DragAnything is an open source project that aims to realize motion control of arbitrary objects through entity representation. Developed by the Showlab team and accepted by ECCV 2024, DragAnything provides a user-friendly interaction where the user only needs to draw a trajectory line to control the motion of an object. The project supports simultaneous motion control of multiple objects, including foreground, background, and camera motion.DragAnything outperforms existing state-of-the-art methods in a number of metrics, especially for object motion control.
Function List
- Entity Representation: use the open field embedding to represent any object.
- Trajectory Control: Realize object motion control by drawing trajectory lines.
- Multi-object control: supports simultaneous motion control of foreground, background and camera.
- Interactive demos: Support for interactive demos using Gradio.
- Dataset Support: Supports VIPSeg and Youtube-VOS datasets.
- High performance: excellent in FVD, FID and user studies.
Using Help
Installation process
- Clone the project code:
git clone https://github.com/showlab/DragAnything.git
cd DragAnything
- Create and activate a Conda environment:
conda create -n DragAnything python=3.8
conda activate DragAnything
- Install the dependencies:
pip install -r requirements.txt
- Prepare the dataset:
- Download VIPSeg and Youtube-VOS datasets to
./data
Catalog.
- Download VIPSeg and Youtube-VOS datasets to
Usage
- Run an interactive demo:
python gradio_run.py
Open your browser and visit the local address provided to get started with the interactive demo.
- Controls object motion:
- Draw a trajectory line on the input image and select the object you want to control.
- Run the script to generate the video:
python demo.py --input_image <path_to_image> --trajectory <path_to_trajectory>
- The generated video will be saved in the specified directory.
- Customize the motion trajectory:
- Use the Co-Track tool to process your own motion track annotation files.
- Place the processed files in the specified directory and run the script to generate the video.

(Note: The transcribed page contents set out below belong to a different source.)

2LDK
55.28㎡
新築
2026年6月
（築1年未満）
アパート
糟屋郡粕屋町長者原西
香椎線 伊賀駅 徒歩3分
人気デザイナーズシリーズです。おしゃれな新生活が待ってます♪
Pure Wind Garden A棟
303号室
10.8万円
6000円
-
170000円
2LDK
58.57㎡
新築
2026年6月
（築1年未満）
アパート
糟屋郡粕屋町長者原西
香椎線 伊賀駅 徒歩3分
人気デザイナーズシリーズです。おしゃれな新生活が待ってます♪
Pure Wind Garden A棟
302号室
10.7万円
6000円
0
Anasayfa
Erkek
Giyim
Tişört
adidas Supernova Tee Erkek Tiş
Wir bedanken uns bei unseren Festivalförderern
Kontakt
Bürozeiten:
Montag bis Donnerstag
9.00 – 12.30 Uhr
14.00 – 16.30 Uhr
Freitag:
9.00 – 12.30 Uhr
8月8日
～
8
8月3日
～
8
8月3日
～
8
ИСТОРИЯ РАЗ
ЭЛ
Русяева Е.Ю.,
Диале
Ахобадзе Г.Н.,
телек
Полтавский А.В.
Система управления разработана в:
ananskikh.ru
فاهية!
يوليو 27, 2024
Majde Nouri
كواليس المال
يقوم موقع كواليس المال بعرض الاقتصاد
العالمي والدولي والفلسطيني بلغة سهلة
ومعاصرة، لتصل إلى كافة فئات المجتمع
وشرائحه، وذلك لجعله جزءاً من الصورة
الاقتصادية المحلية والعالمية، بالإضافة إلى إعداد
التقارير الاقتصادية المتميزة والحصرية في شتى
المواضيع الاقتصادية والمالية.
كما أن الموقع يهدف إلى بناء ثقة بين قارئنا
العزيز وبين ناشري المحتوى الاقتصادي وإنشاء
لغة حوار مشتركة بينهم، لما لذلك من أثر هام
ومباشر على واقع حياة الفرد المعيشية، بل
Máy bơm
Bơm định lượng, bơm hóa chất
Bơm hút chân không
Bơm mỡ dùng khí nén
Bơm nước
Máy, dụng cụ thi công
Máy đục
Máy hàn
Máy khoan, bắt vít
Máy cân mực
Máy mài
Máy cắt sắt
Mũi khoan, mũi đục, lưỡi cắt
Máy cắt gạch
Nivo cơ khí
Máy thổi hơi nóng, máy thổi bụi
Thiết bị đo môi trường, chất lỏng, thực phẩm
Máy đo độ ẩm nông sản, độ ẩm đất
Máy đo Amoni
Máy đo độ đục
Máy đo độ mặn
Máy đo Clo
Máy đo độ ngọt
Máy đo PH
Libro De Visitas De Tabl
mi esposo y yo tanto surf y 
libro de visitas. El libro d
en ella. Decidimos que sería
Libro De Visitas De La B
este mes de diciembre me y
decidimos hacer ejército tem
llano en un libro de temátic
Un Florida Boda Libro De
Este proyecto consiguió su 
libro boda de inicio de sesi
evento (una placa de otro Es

Main function operation flow
- physical representation: Represents any object through open field embedding, eliminating the need for users to manually label objects.
- Trajectory control: The user can control the motion of an object by simply drawing a trajectory line on the input image.
- multi-object control: Supports controlling the motion of multiple objects at the same time, including foreground, background and camera.
- Interactive Demo: Through the interactive interface provided by Gradio, users can view the effects of motion control in real time.
- high performance: Excellent performance in FVD, FID and user studies, especially in object motion control.